[About this exercise]: A verbatim reproduction of the lines below, from the line containing "Processing record 60 | paamiut" through the line containing "Processing record 63 | fortuna", both ends included, is the whole required output.

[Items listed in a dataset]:
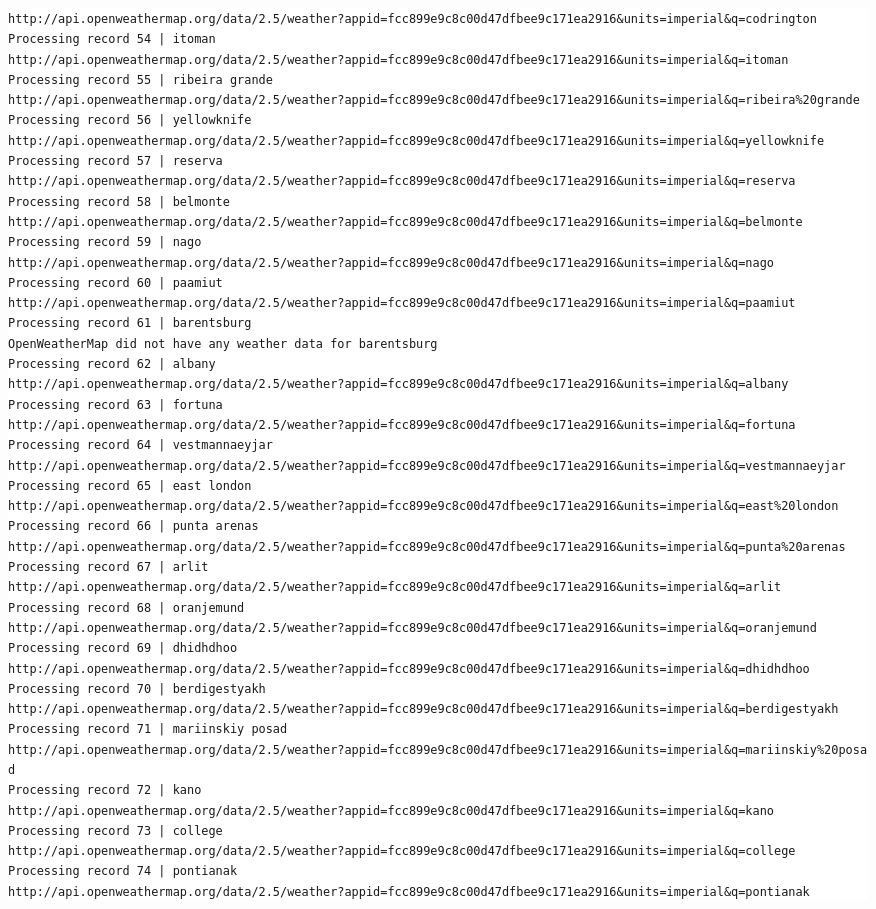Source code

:     http://api.openweathermap.org/data/2.5/weather?appid=fcc899e9c8c00d47dfbee9c171ea2916&units=imperial&q=codrington
    Processing record 54 | itoman
    http://api.openweathermap.org/data/2.5/weather?appid=fcc899e9c8c00d47dfbee9c171ea2916&units=imperial&q=itoman
    Processing record 55 | ribeira grande
    http://api.openweathermap.org/data/2.5/weather?appid=fcc899e9c8c00d47dfbee9c171ea2916&units=imperial&q=ribeira%20grande
    Processing record 56 | yellowknife
    http://api.openweathermap.org/data/2.5/weather?appid=fcc899e9c8c00d47dfbee9c171ea2916&units=imperial&q=yellowknife
    Processing record 57 | reserva
    http://api.openweathermap.org/data/2.5/weather?appid=fcc899e9c8c00d47dfbee9c171ea2916&units=imperial&q=reserva
    Processing record 58 | belmonte
    http://api.openweathermap.org/data/2.5/weather?appid=fcc899e9c8c00d47dfbee9c171ea2916&units=imperial&q=belmonte
    Processing record 59 | nago
    http://api.openweathermap.org/data/2.5/weather?appid=fcc899e9c8c00d47dfbee9c171ea2916&units=imperial&q=nago
    Processing record 60 | paamiut
    http://api.openweathermap.org/data/2.5/weather?appid=fcc899e9c8c00d47dfbee9c171ea2916&units=imperial&q=paamiut
    Processing record 61 | barentsburg
    OpenWeatherMap did not have any weather data for barentsburg
    Processing record 62 | albany
    http://api.openweathermap.org/data/2.5/weather?appid=fcc899e9c8c00d47dfbee9c171ea2916&units=imperial&q=albany
    Processing record 63 | fortuna
    http://api.openweathermap.org/data/2.5/weather?appid=fcc899e9c8c00d47dfbee9c171ea2916&units=imperial&q=fortuna
    Processing record 64 | vestmannaeyjar
    http://api.openweathermap.org/data/2.5/weather?appid=fcc899e9c8c00d47dfbee9c171ea2916&units=imperial&q=vestmannaeyjar
    Processing record 65 | east london
    http://api.openweathermap.org/data/2.5/weather?appid=fcc899e9c8c00d47dfbee9c171ea2916&units=imperial&q=east%20london
    Processing record 66 | punta arenas
    http://api.openweathermap.org/data/2.5/weather?appid=fcc899e9c8c00d47dfbee9c171ea2916&units=imperial&q=punta%20arenas
    Processing record 67 | arlit
    http://api.openweathermap.org/data/2.5/weather?appid=fcc899e9c8c00d47dfbee9c171ea2916&units=imperial&q=arlit
    Processing record 68 | oranjemund
    http://api.openweathermap.org/data/2.5/weather?appid=fcc899e9c8c00d47dfbee9c171ea2916&units=imperial&q=oranjemund
    Processing record 69 | dhidhdhoo
    http://api.openweathermap.org/data/2.5/weather?appid=fcc899e9c8c00d47dfbee9c171ea2916&units=imperial&q=dhidhdhoo
    Processing record 70 | berdigestyakh
    http://api.openweathermap.org/data/2.5/weather?appid=fcc899e9c8c00d47dfbee9c171ea2916&units=imperial&q=berdigestyakh
    Processing record 71 | mariinskiy posad
    http://api.openweathermap.org/data/2.5/weather?appid=fcc899e9c8c00d47dfbee9c171ea2916&units=imperial&q=mariinskiy%20posad
    Processing record 72 | kano
    http://api.openweathermap.org/data/2.5/weather?appid=fcc899e9c8c00d47dfbee9c171ea2916&units=imperial&q=kano
    Processing record 73 | college
    http://api.openweathermap.org/data/2.5/weather?appid=fcc899e9c8c00d47dfbee9c171ea2916&units=imperial&q=college
    Processing record 74 | pontianak
    http://api.openweathermap.org/data/2.5/weather?appid=fcc899e9c8c00d47dfbee9c171ea2916&units=imperial&q=pontianak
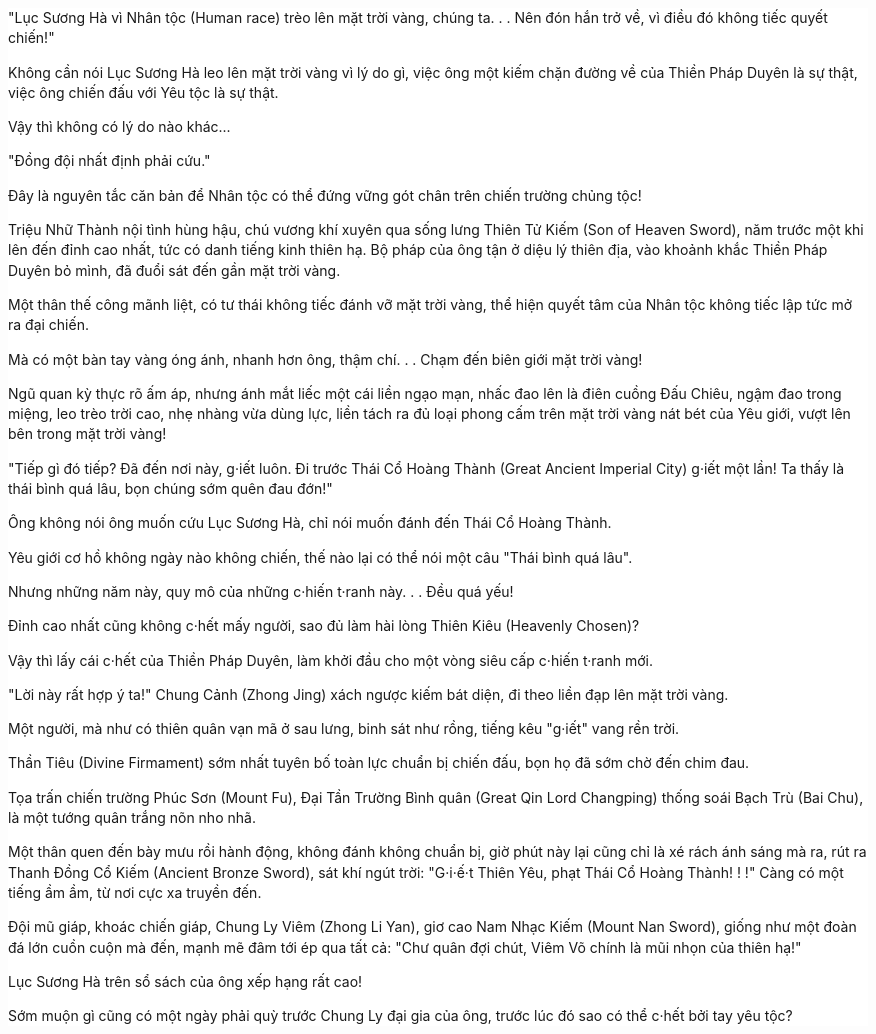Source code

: "Lục Sương Hà vì Nhân tộc (Human race) trèo lên mặt trời vàng, chúng ta. . . Nên đón hắn trở về, vì điều đó không tiếc quyết chiến!"

Không cần nói Lục Sương Hà leo lên mặt trời vàng vì lý do gì, việc ông một kiếm chặn đường về của Thiền Pháp Duyên là sự thật, việc ông chiến đấu với Yêu tộc là sự thật.

Vậy thì không có lý do nào khác...

"Đồng đội nhất định phải cứu."

Đây là nguyên tắc căn bản để Nhân tộc có thể đứng vững gót chân trên chiến trường chủng tộc!

Triệu Nhữ Thành nội tình hùng hậu, chú vương khí xuyên qua sống lưng Thiên Tử Kiếm (Son of Heaven Sword), năm trước một khi lên đến đỉnh cao nhất, tức có danh tiếng kinh thiên hạ. Bộ pháp của ông tận ở diệu lý thiên địa, vào khoảnh khắc Thiền Pháp Duyên bỏ mình, đã đuổi sát đến gần mặt trời vàng.

Một thân thế công mãnh liệt, có tư thái không tiếc đánh vỡ mặt trời vàng, thể hiện quyết tâm của Nhân tộc không tiếc lập tức mở ra đại chiến.

Mà có một bàn tay vàng óng ánh, nhanh hơn ông, thậm chí. . . Chạm đến biên giới mặt trời vàng!

Ngũ quan kỳ thực rõ ấm áp, nhưng ánh mắt liếc một cái liền ngạo mạn, nhấc đao lên là điên cuồng Đấu Chiêu, ngậm đao trong miệng, leo trèo trời cao, nhẹ nhàng vừa dùng lực, liền tách ra đủ loại phong cấm trên mặt trời vàng nát bét của Yêu giới, vượt lên bên trong mặt trời vàng!

"Tiếp gì đó tiếp? Đã đến nơi này, g·iết luôn. Đi trước Thái Cổ Hoàng Thành (Great Ancient Imperial City) g·iết một lần! Ta thấy là thái bình quá lâu, bọn chúng sớm quên đau đớn!"

Ông không nói ông muốn cứu Lục Sương Hà, chỉ nói muốn đánh đến Thái Cổ Hoàng Thành.

Yêu giới cơ hồ không ngày nào không chiến, thế nào lại có thể nói một câu "Thái bình quá lâu".

Nhưng những năm này, quy mô của những c·hiến t·ranh này. . . Đều quá yếu!

Đỉnh cao nhất cũng không c·hết mấy người, sao đủ làm hài lòng Thiên Kiêu (Heavenly Chosen)?

Vậy thì lấy cái c·hết của Thiền Pháp Duyên, làm khởi đầu cho một vòng siêu cấp c·hiến t·ranh mới.

"Lời này rất hợp ý ta!" Chung Cảnh (Zhong Jing) xách ngược kiếm bát diện, đi theo liền đạp lên mặt trời vàng.

Một người, mà như có thiên quân vạn mã ở sau lưng, binh sát như rồng, tiếng kêu "g·iết" vang rền trời.

Thần Tiêu (Divine Firmament) sớm nhất tuyên bố toàn lực chuẩn bị chiến đấu, bọn họ đã sớm chờ đến chim đau.

Tọa trấn chiến trường Phúc Sơn (Mount Fu), Đại Tần Trường Bình quân (Great Qin Lord Changping) thống soái Bạch Trù (Bai Chu), là một tướng quân trắng nõn nho nhã.

Một thân quen đến bày mưu rồi hành động, không đánh không chuẩn bị, giờ phút này lại cũng chỉ là xé rách ánh sáng mà ra, rút ra Thanh Đồng Cổ Kiếm (Ancient Bronze Sword), sát khí ngút trời: "G·i·ế·t Thiên Yêu, phạt Thái Cổ Hoàng Thành! ! !" Càng có một tiếng ầm ầm, từ nơi cực xa truyền đến.

Đội mũ giáp, khoác chiến giáp, Chung Ly Viêm (Zhong Li Yan), giơ cao Nam Nhạc Kiếm (Mount Nan Sword), giống như một đoàn đá lớn cuồn cuộn mà đến, mạnh mẽ đâm tới ép qua tất cả: "Chư quân đợi chút, Viêm Võ chính là mũi nhọn của thiên hạ!"

Lục Sương Hà trên sổ sách của ông xếp hạng rất cao!

Sớm muộn gì cũng có một ngày phải quỳ trước Chung Ly đại gia của ông, trước lúc đó sao có thể c·hết bởi tay yêu tộc?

[Response below]:
    Processing record 60 | paamiut
    http://api.openweathermap.org/data/2.5/weather?appid=fcc899e9c8c00d47dfbee9c171ea2916&units=imperial&q=paamiut
    Processing record 61 | barentsburg
    OpenWeatherMap did not have any weather data for barentsburg
    Processing record 62 | albany
    http://api.openweathermap.org/data/2.5/weather?appid=fcc899e9c8c00d47dfbee9c171ea2916&units=imperial&q=albany
    Processing record 63 | fortuna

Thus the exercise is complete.